The answer looks obvious but I'd like to make sure. Any input would be good thanks.

 

[topsquark]

Hi, I would like to know if I can say that products, sums, and quotients of continuous functions are continuous. From what I can tell, what I've asked is the same as asking if the product, sums, quotients of limits 'work' and of course they do.

For example if lim(x->a)g(x) = c and lim(x->a)h(x) = d then lim(x->a)g(x)h(x) = cd. If I write c = g(a) and d = h(a) then lim(x->a)g(x)h(x) = g(a)h(a) and I've got continuity of g(x)h(x) at x = a?

The answer looks obvious but I'd like to make sure. Any input would be good thanks.

It looks good, but you need to be slightly more careful than this about the quotients.

Another (possibly better, but more advanced) way to approach this would be in the form of an "epsilon-delta" proof. Given a function f(x), continuity of f(x) means that given any \epsilon>0 there exists \delta>0 such that: |x-x_0|<\delta implies that |f(x)-f(x_0)|<\epsilon.

-Dan

 

[VietDao29]

...\epsilon>0 there exists \delta>0 such that: |x-x_0|<\delta...

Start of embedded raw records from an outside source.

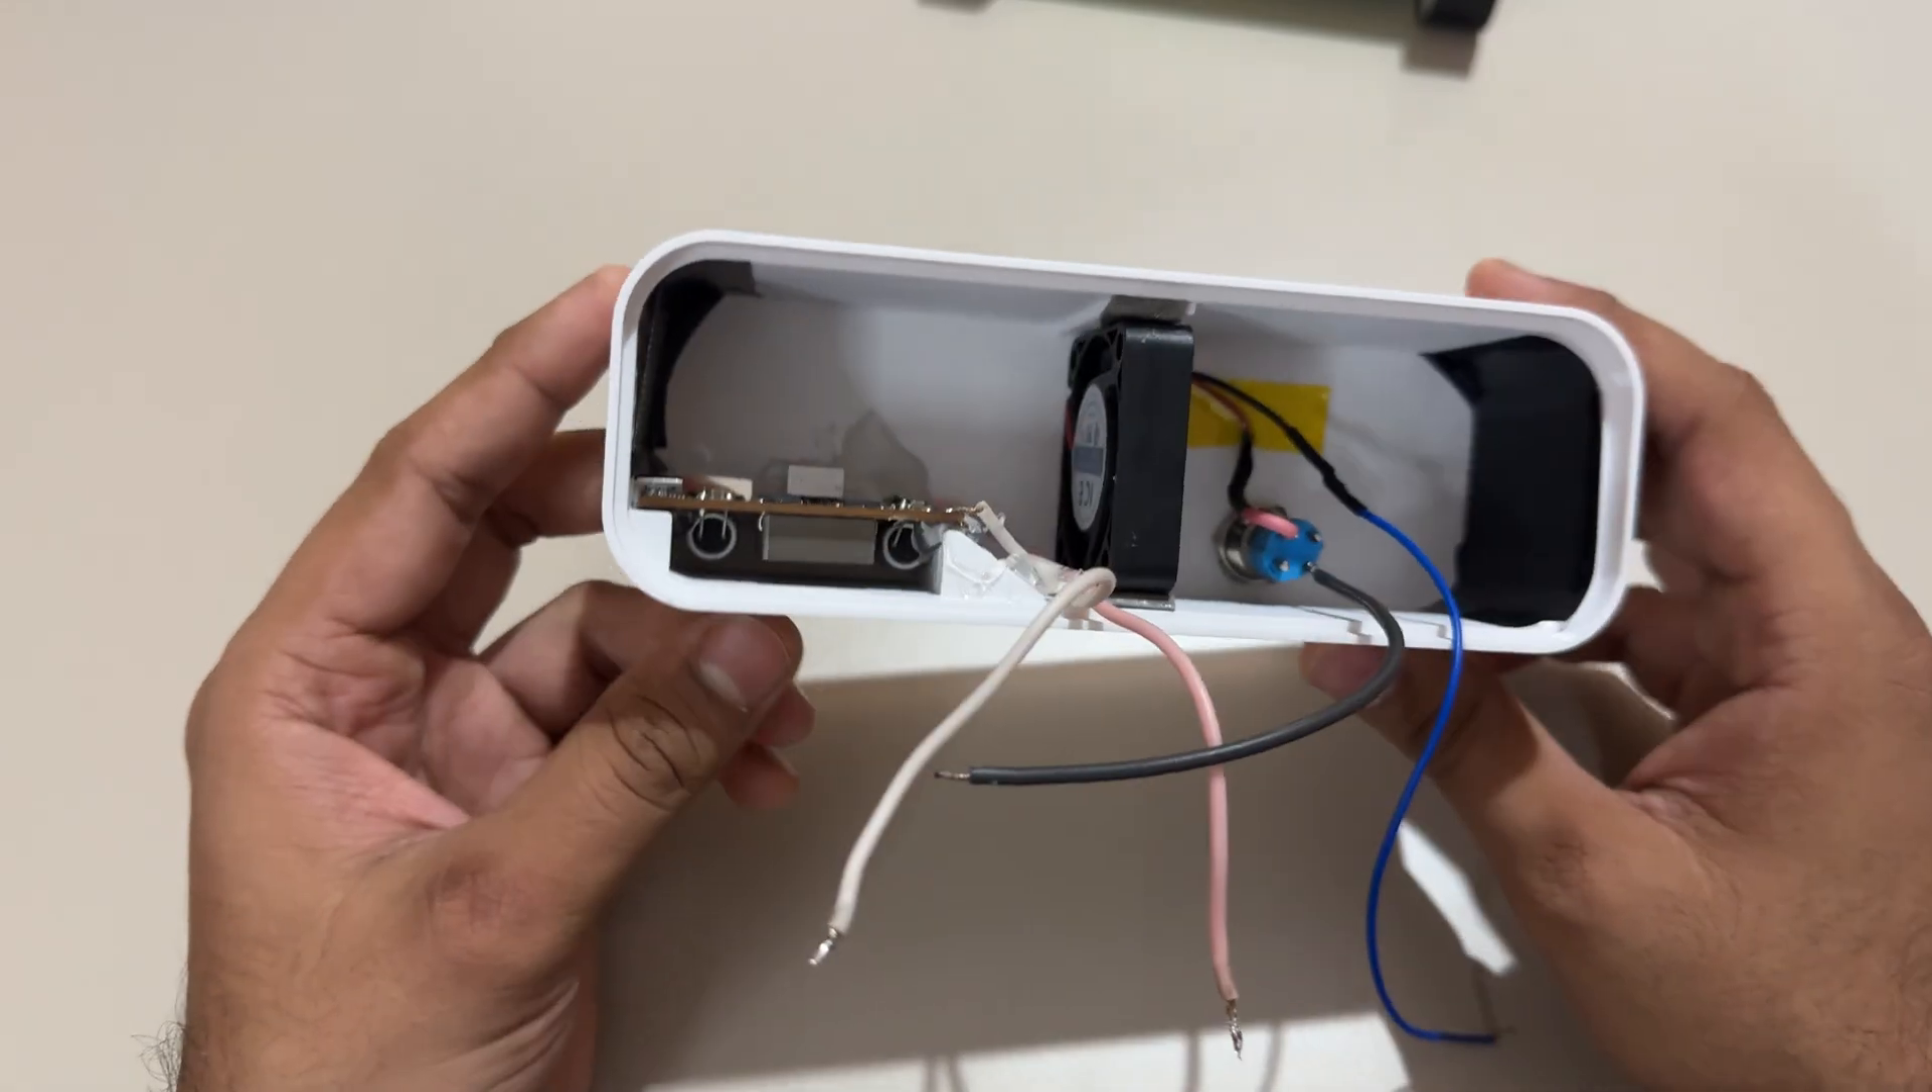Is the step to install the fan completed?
Yes.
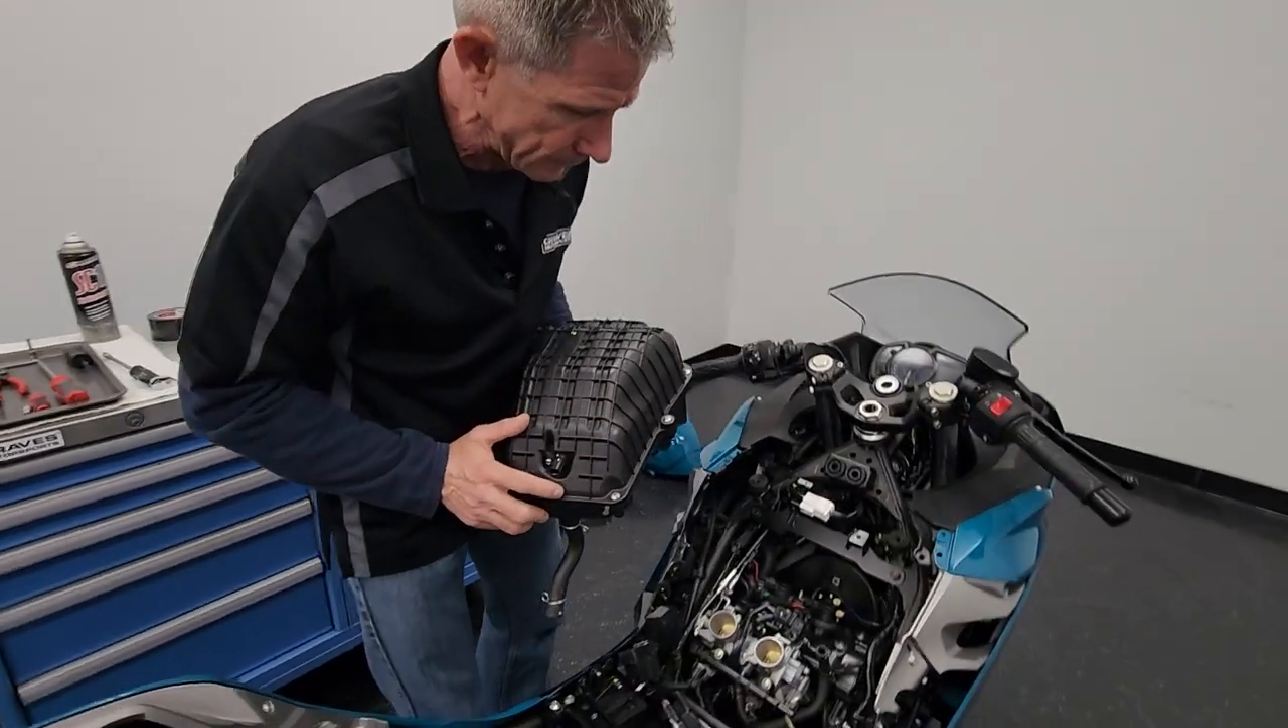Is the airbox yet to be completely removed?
No.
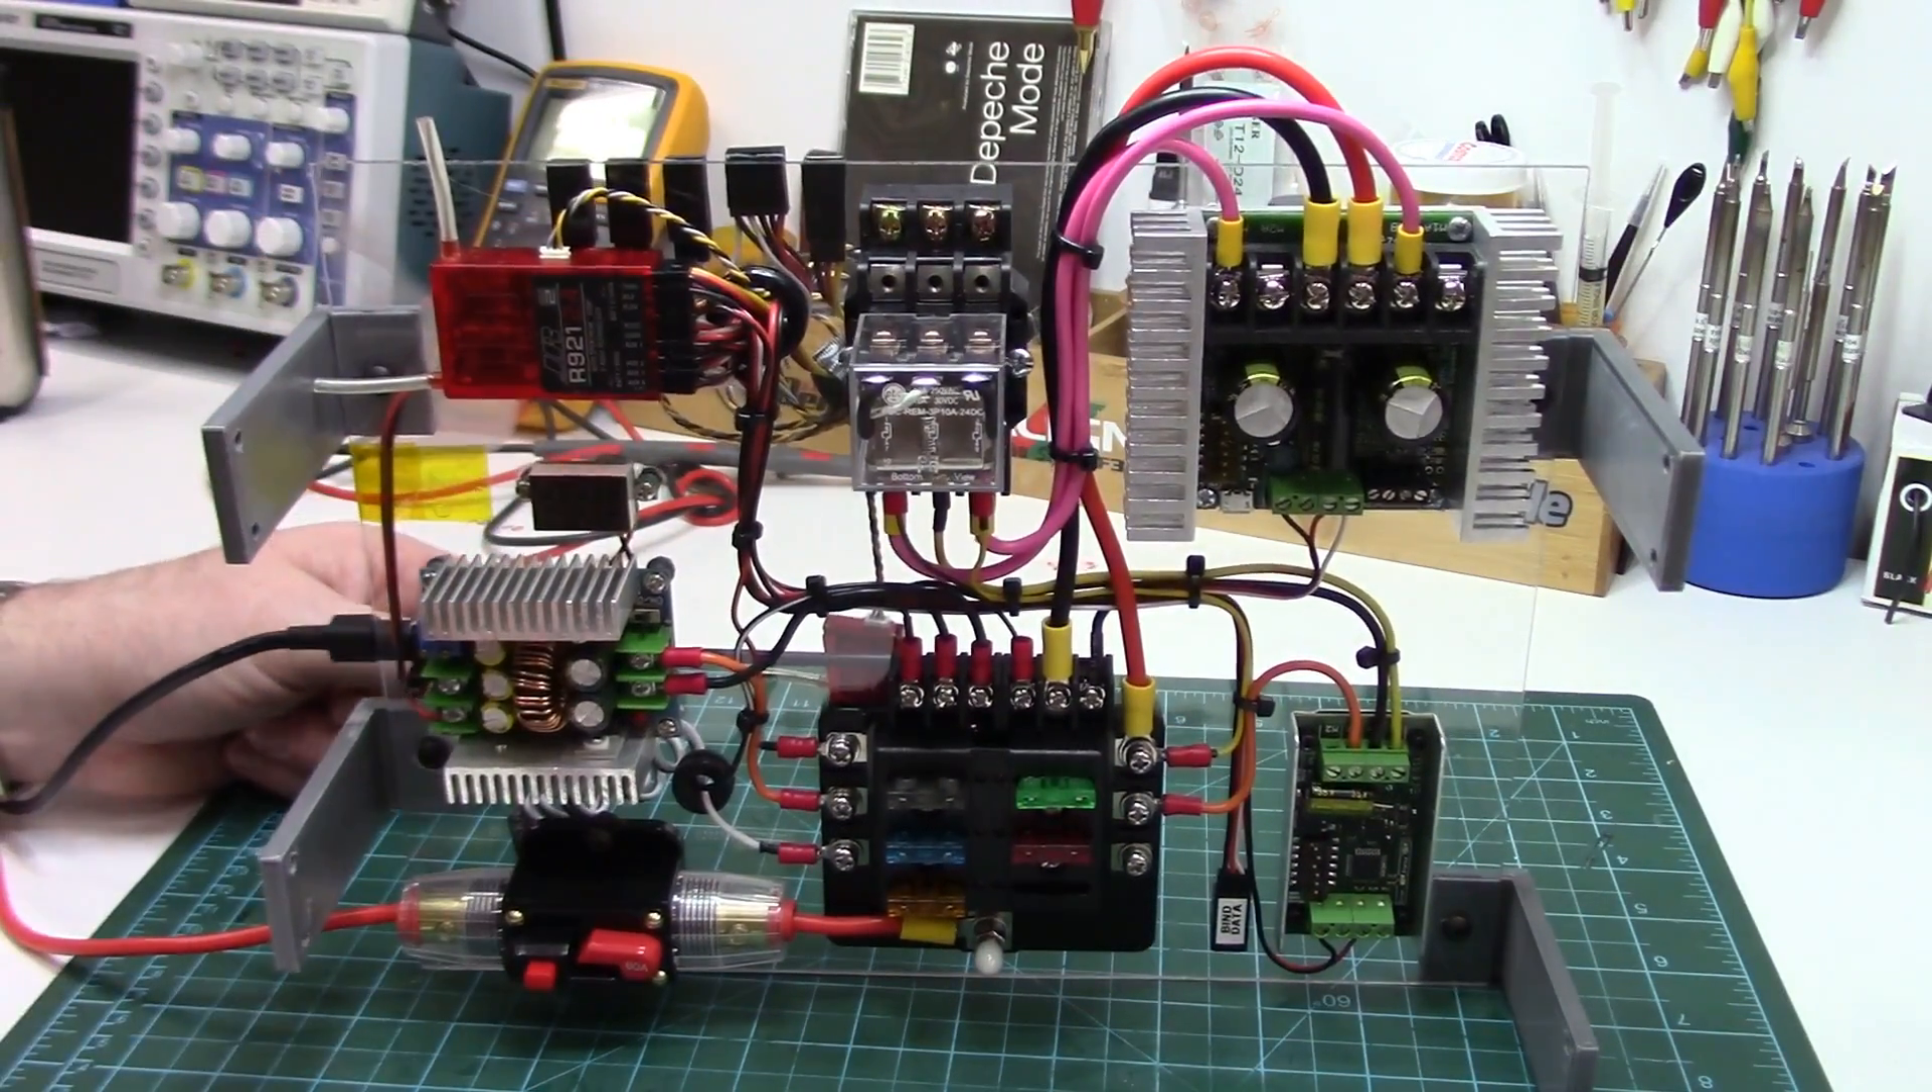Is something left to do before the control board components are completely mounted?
No.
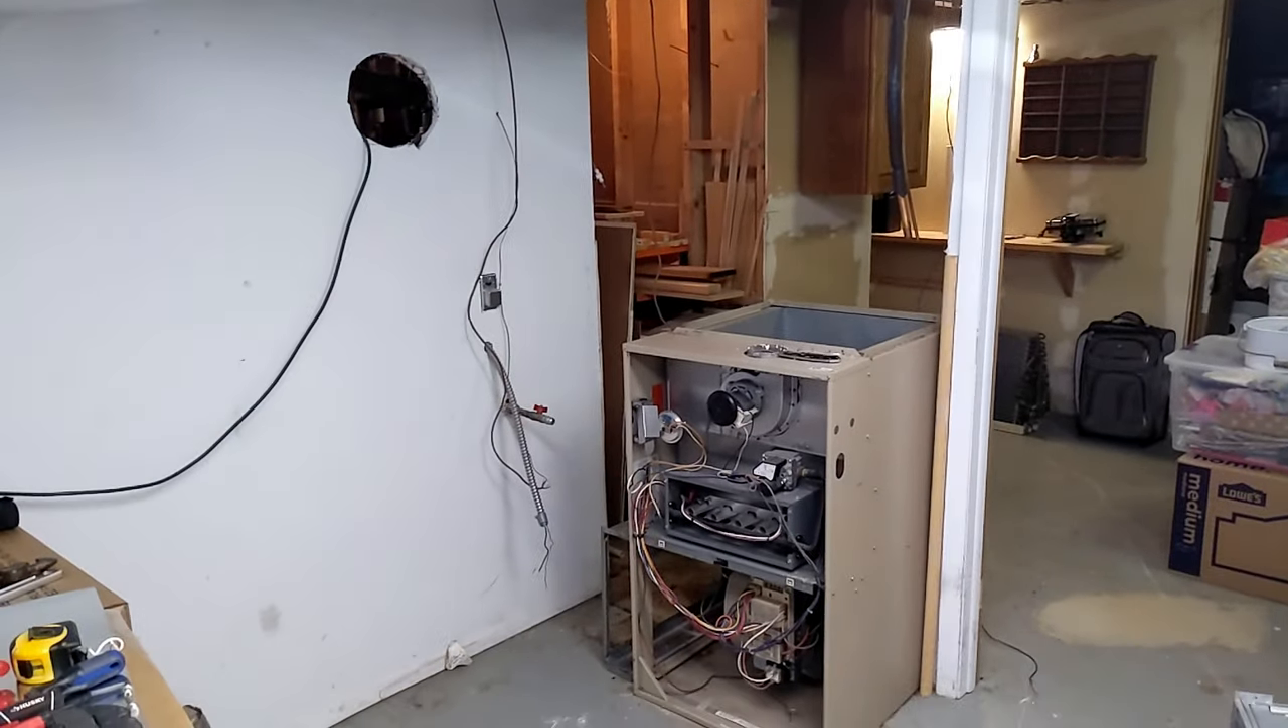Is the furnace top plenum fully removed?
Yes.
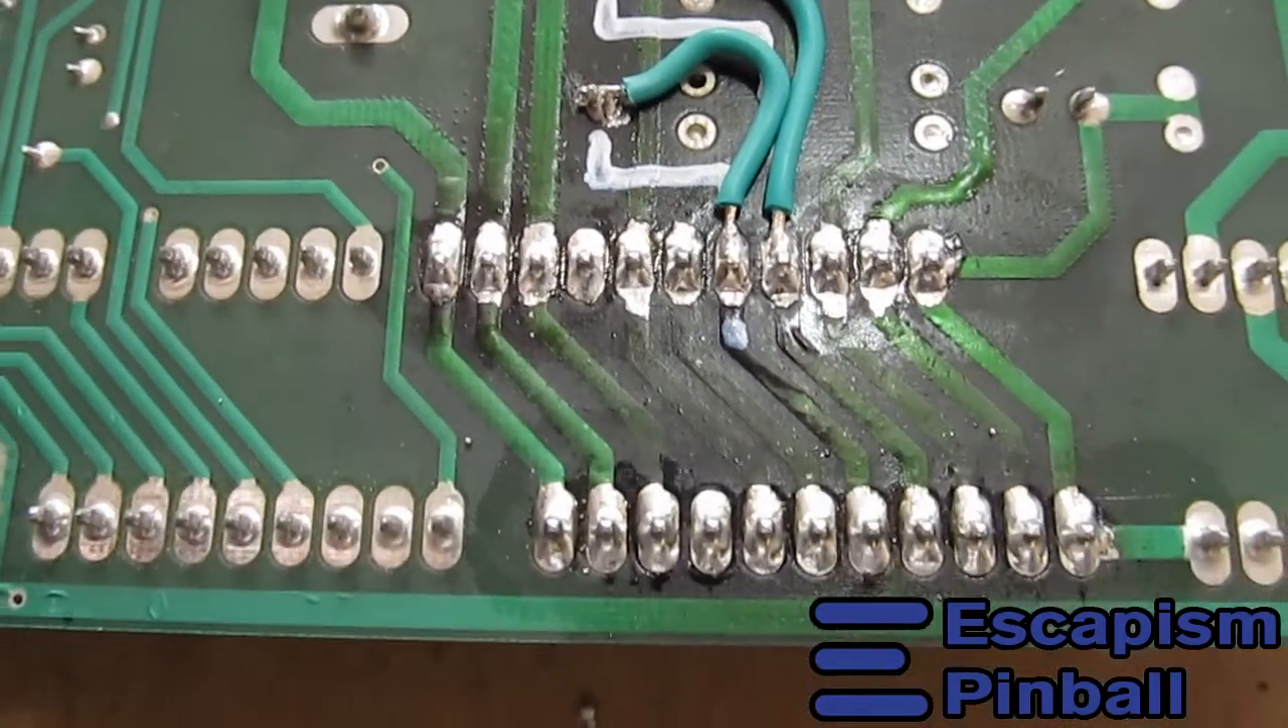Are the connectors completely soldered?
Yes.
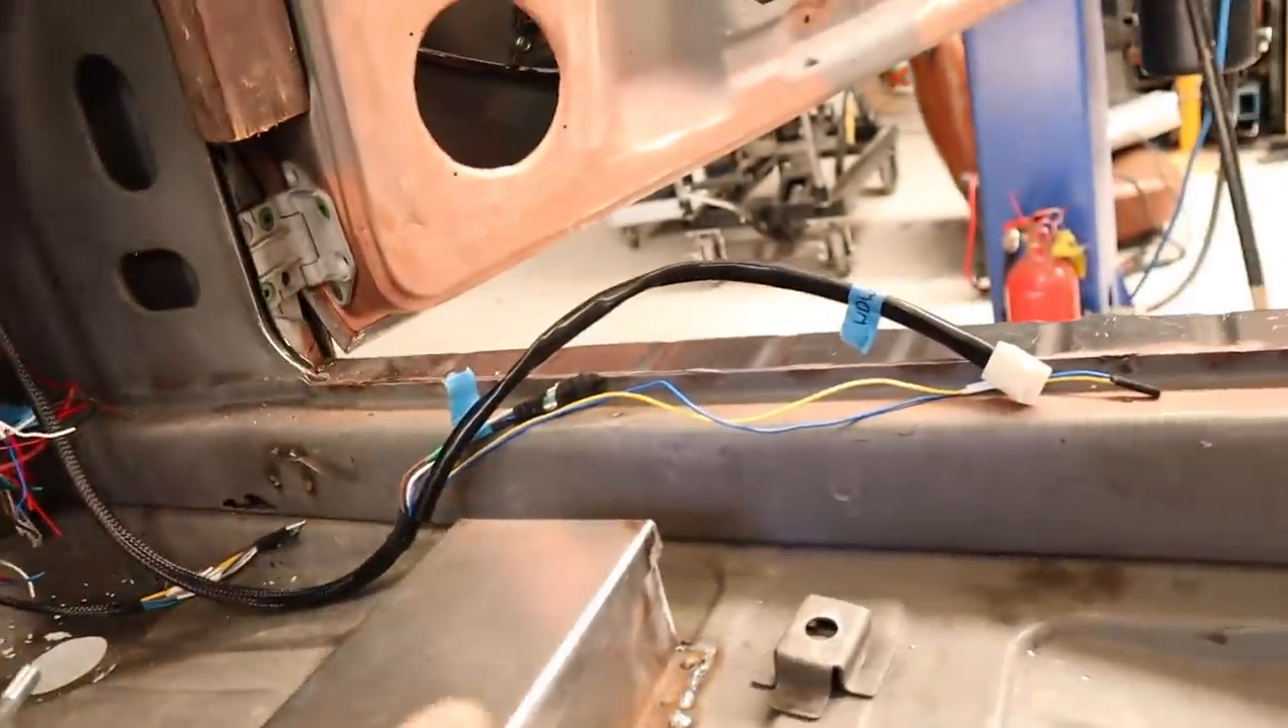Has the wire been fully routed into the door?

Hmm, you forgot a zero in the inequality.
It should read:
0 < |x - x_0| < \delta \Rightarrow |f(x) - L| < \varepsilon

 

[Benny]

Ok thanks for the suggestions but if the denominator of the quotient is non-zero over the domain being considered then the quotient of two continuous functions is continuous isn't it? Isn't this just the quotient of limits but with b, c or whatever value of the limit is, replaced with f(something)? So instead of lim(x->a)d(x) = b, you just write d(a) in place of b.

 

[devious_]

Hmm, you forgot a zero in the inequality.
It should read:
0 < |x - x_0| < \delta \Rightarrow |f(x) - L| < \varepsilon

For continuity you actually don't need the zero.

 

[devious_]

Ok thanks for the suggestions but if the denominator of the quotient is non-zero over the domain being considered then the quotient of two continuous functions is continuous isn't it? Isn't this just the quotient of limits but with b, c or whatever value of the limit is, replaced with f(something)? So instead of lim(x->a)d(x) = b, you just write d(a) in place of b.

Yes, that's right.